Державю. Россия в очерках и кинорецензиях (Горелов) - страница 31

Унесенное ветром: одна на всех греза усталого есаула.

Нечто подобное мог бы вспомнить из ушедшего детства и злой Лемке, и председатель губЧК в пенсне и клетчатых брюках Кунгуров, и губернский секретарь с перекошенным лицом Солоницына. Да и у Егора Шилова брат служил сотником у белых, и сам он повадкой был не из простых, никак не из простых.

Когда-то свой главный роман «Хождение по мукам» Алексей Толстой написал о дворянстве в революции. Ему всегда были ближе цари, миллионеры, кокотки и ученые-мегаломаньяки, а из плебеев он ценил одного деревянного человечка Буратино.

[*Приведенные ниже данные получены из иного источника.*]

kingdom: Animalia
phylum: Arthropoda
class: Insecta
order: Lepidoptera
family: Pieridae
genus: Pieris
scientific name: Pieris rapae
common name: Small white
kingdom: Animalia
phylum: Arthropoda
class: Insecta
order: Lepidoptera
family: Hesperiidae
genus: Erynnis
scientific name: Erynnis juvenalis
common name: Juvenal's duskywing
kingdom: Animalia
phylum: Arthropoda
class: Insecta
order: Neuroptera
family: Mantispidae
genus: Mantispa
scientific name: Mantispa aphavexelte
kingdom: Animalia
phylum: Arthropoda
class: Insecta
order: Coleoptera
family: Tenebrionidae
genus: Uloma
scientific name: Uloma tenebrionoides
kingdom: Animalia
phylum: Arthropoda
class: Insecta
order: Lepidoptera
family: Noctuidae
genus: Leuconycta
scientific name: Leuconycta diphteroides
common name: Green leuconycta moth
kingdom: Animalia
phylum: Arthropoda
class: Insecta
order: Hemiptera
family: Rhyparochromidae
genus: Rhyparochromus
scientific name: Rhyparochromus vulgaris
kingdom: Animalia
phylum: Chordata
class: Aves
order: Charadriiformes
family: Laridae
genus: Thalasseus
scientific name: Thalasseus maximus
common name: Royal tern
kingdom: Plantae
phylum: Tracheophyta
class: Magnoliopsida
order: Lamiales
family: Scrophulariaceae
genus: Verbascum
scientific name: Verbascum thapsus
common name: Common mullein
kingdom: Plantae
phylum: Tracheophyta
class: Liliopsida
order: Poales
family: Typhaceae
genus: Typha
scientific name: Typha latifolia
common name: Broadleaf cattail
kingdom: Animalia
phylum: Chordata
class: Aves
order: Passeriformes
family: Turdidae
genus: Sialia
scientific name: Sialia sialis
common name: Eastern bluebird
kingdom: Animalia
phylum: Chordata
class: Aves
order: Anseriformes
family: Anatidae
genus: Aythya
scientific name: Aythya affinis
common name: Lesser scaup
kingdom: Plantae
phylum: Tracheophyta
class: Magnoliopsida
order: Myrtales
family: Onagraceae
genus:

Вот и Михалков свой главный фильм снял о дворянстве в революции, потому что среду эту знал и любил, и пытли-во интересовался. И народ советский, изрядно уставший за полвека от косноязычных матросиков, чумазых подмастерьев и пожилых рабочих-металлистов, тепло принял кино о том, как люди одного круга с хорошим воспитанием делят заветный чемоданчик: одни все себе хотят захапать, а у других республика голодает и на хлебной осьмушке сидит. Сигналя: царизм пал не потому, что плебеи всегда в большинстве, а потому что крепко поссорилось меж собой русское дворянство, причем за принцип. За важное.

И все это снято с каким-то неприличным, дикарски завораживающим бытийным восторгом. Сладким прижмуром на раннее солнышко, потягусями щенка, смачным, с проплевом, вгрызанием в яблоко, с неимоверным удовольствием от жизни классовых братьев и идейных антагонистов — чекиста и есаула.

Чекиста, обвиненного в измене, и есаула, который знает, что крышка, но ему на это плюнуть и растереть.

Потому что кони, потому что солнце, наган, клавесин, гул опасной реки, дымы вечерних хуторов, горы и саквояж с блестящими побрякушками. Даже грабеж эшелона с мешочниками был снят с упоением.

Этот сочащийся с экрана пассионарный кайф ловили все, но объяснить не могли (да в те годы и не пытались). А ключик на поверхности.

Фильм снят дембелем флота, только что вышедшим на волю.

Михалков не выслужил полного срока (что бы там ни пели подобострастные биографы) — но и года в тихоокеанской казарме хватило ему, почти тридцатилетнему дяде, чтоб на выходе объять мир, захохотать, заурчать плотски и шапку в синее небо подбросить.

И потому был в фильме Бог — тот самый, которым Михалков так полюбил клясться в последующие сорок лет.

В травинке, закушенной блаженствующим комэском.

В солнце, бьющем в объектив оператора Лебешева.

В кудахчущих посреди гоп-стопа гусях.

В высшем христианском принципе социальной справедливости, как бы это ни резало слух народившимся позже адептам самодержавной старины и классового эгоизма.